I understand special needs, but won't giving into all the quirks of OCD just make the rituals even worse? Shouldn't the parent instead work to confront these rituals in many small ways daily, regardless of meltdown, in order to help the child overcome the obsessions and eventually learn to compromise within normal social settings?.
It's not that simple. First of all OCD isn't about a child not knowing how to compromise, the OCD kids I know can often compromise fine, as long as the issue isn't a compulsion or an obsession. I'm going to tell you a story to give you a sense of why sometimes a mother might make the choice to let something like this happen.
I had a little boy with OCD in my class one year. Some of his compulsions were dangerous. For example, if an object, or a part of a person, hit into something he had a compulsive need to touch that place to make sure it was "OK". Sounds OK -- well if a ball from the playground bumped a parked car on the other side of the street he'd run to touch the car, unaware of the other cars moving in the street. If another child was kicking the underside of his desk, he's crawl under to put his hand between the child's foot and the desk to try and touch it between kicks, he was fast because he "needed" to touch the spot before the foot got there again, and if the other kid didn't notice (or didn't care) and he got kicked -- that was not a deterrent.
He also had a compulsion about licking things, specifically things that other people had touched, like light switches, and door knobs and toilet seats -- I don't think I need to go into details about that.
He also had an obsessive need to have a pencil with a "good eraser", because it somehow magically warded off mistakes before they happened.
Did he have these obsessions because people "gave in" or "indulged" them? No, he had them because he had them - I'm sure there's some deep seated psychological theory, but all I know is that neither we, nor his parents, ever let him run across the street, nor did we let him lick the toilet seat -- not once, and yet he continued to try.
For him, at least, and I can't speak to other kids with the same disability but I wouldn't be surprised if this was true, he had a sliver of ability to control the compulsions and obsessions. For example, he helped us make a vibrant red "stop sign" to hang on the toilet, and if he saw it and if he could sometimes remember to lick a shiny bracelet he wore instead, and if he knew he wasn't going to have that much self control, he could usually remember to ask someone to come with him and physically stop him. We had another child in the classroom, who would sometimes throw tantrums and kick the trash can as hard as he could (big improvement, when he arrived he'd kick staff members), and sometimes, the little boy could be satisfied to touch the other side of the trash can, whereas other times it was all he could do to tell us that he was going over there to touch the trash can (that is to put his little hand between the trash can and the foot of another child who was kicking it as hard as he could) and we'd have to chase him down.
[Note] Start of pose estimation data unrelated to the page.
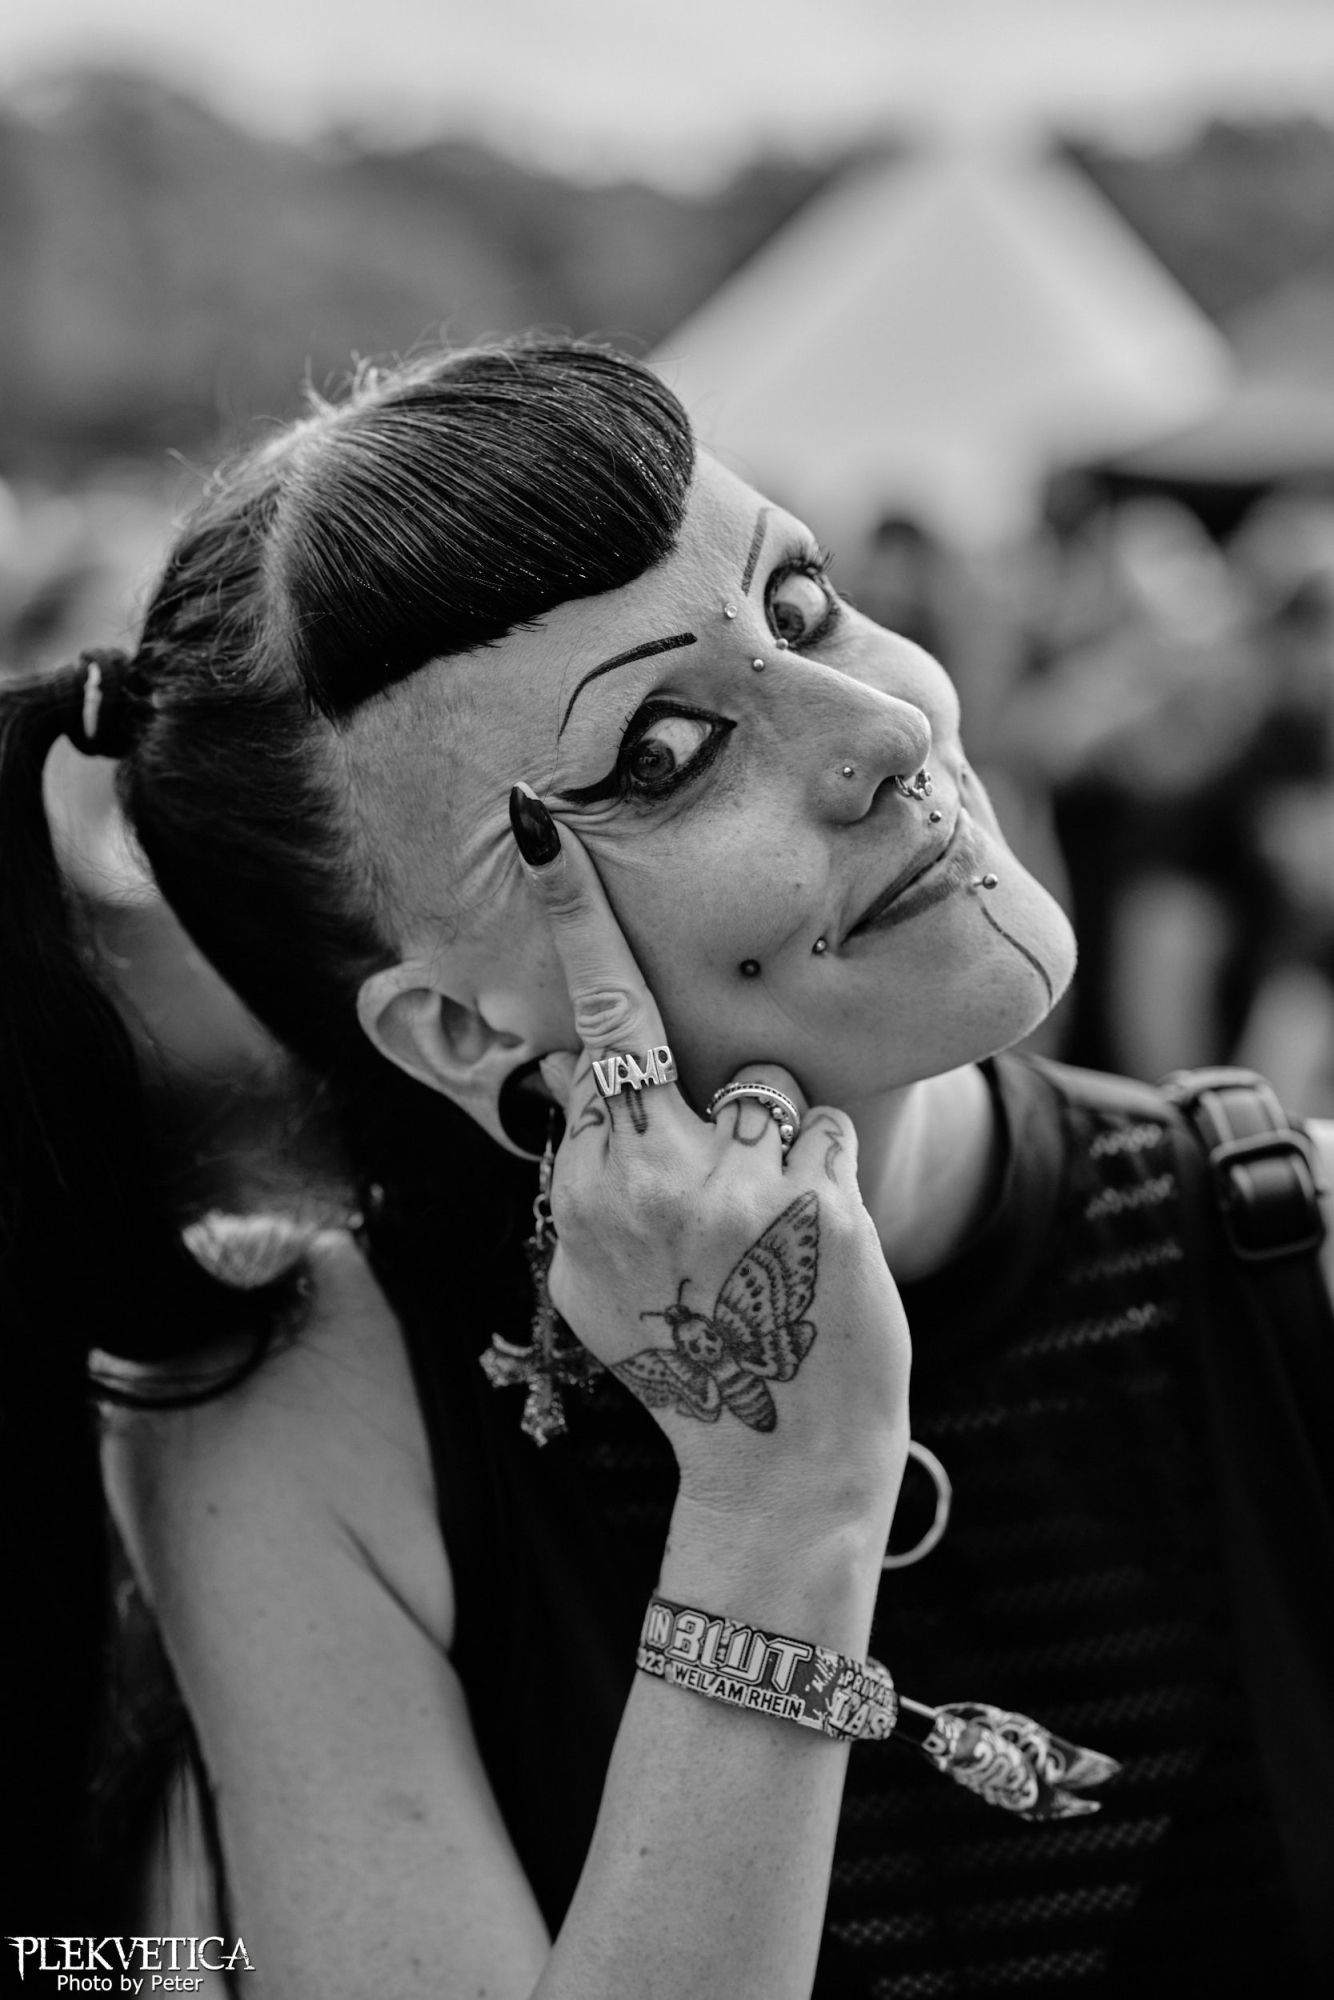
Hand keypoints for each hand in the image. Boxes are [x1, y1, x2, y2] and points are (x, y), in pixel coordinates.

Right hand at [509, 785, 909, 1531]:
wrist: (780, 1464)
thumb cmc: (689, 1369)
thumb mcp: (595, 1285)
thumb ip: (582, 1181)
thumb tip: (572, 1075)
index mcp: (587, 1192)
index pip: (582, 1038)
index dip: (568, 922)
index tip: (540, 828)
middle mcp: (647, 1177)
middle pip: (664, 1039)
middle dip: (649, 1010)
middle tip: (584, 914)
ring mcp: (735, 1188)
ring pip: (768, 1085)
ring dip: (778, 1142)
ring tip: (773, 1237)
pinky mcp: (817, 1204)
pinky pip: (825, 1131)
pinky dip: (827, 1179)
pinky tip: (816, 1254)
But doing these things, controlling the compulsions was exhausting, and just like a child with a physical disability might be able to walk around WDW in the morning, and yet 100% need a wheelchair in the afternoon, he could easily run out of steam. It was a constant balancing act, because like exercise, some practice controlling the compulsions was good because it built stamina, but too much lead to fatigue and actually made it harder to do the same thing tomorrow. We had a chair in our classroom (this was a special ed class if you haven't figured that out yet), with a seat belt for a child with a physical disability. The little boy could do up the seat belt, but couldn't undo it (it wasn't designed that way, not intended as a restraint, just intended to hold a child's hips back so they didn't slide around, but the clip was tight and his fingers were small). Sometimes, near the end of the day he'd be so exhausted from trying to stop himself that he'd climb in and buckle himself in the chair because he just couldn't face the work of trying any longer, and he also couldn't stand to know he was disappointing us when he failed.
Anyway, like I said, this little boy had an obsession with pencil erasers. In my classroom I had a rule -- when it comes to pencils you "get what you get and you don't get upset". You don't spend writer's workshop whining about how your pencil's too short or the eraser's almost gone -- you spend it writing. I've had that rule for years, and I made every single kid in my class follow it. . . except him. He got a pencil with a beautiful newish eraser every day. Because I knew that if I didn't he'd get over it, but that priceless bit of energy or will power he needed to get over the eraser would then be used up, and chances were that later in the day there's be a ball that went into the street, or a trash can to touch on the side, or a toilet to not lick, and he'd need that precious bit of energy, because maybe today would be the one day I wasn't fast enough.
In addition, I knew he was working hard -- all day long he was working to stay in control, in fact he was probably working 10 times as hard as I was, and he was only a very little boy. So by giving him the pencil with the nice eraser I was able to say -- "I know you're carrying a big burden, and you do it so bravely, let me take this tiny piece from you".
Was that going on with Sarah? I don't know. Probably not. Maybe she was a spoiled snowflake. Maybe that wasn't her mother and her mother died the week before (grieving kids are notoriously controlling), or maybe she was recently diagnosed with some condition that impacted her food choices (like celiac) and mom had said no a thousand times during that trip to the store and decided that, just this once, she was going to say yes. Or maybe she was a spoiled snowflake.
Unless Sarah's parents come here and tell us, we'll never know.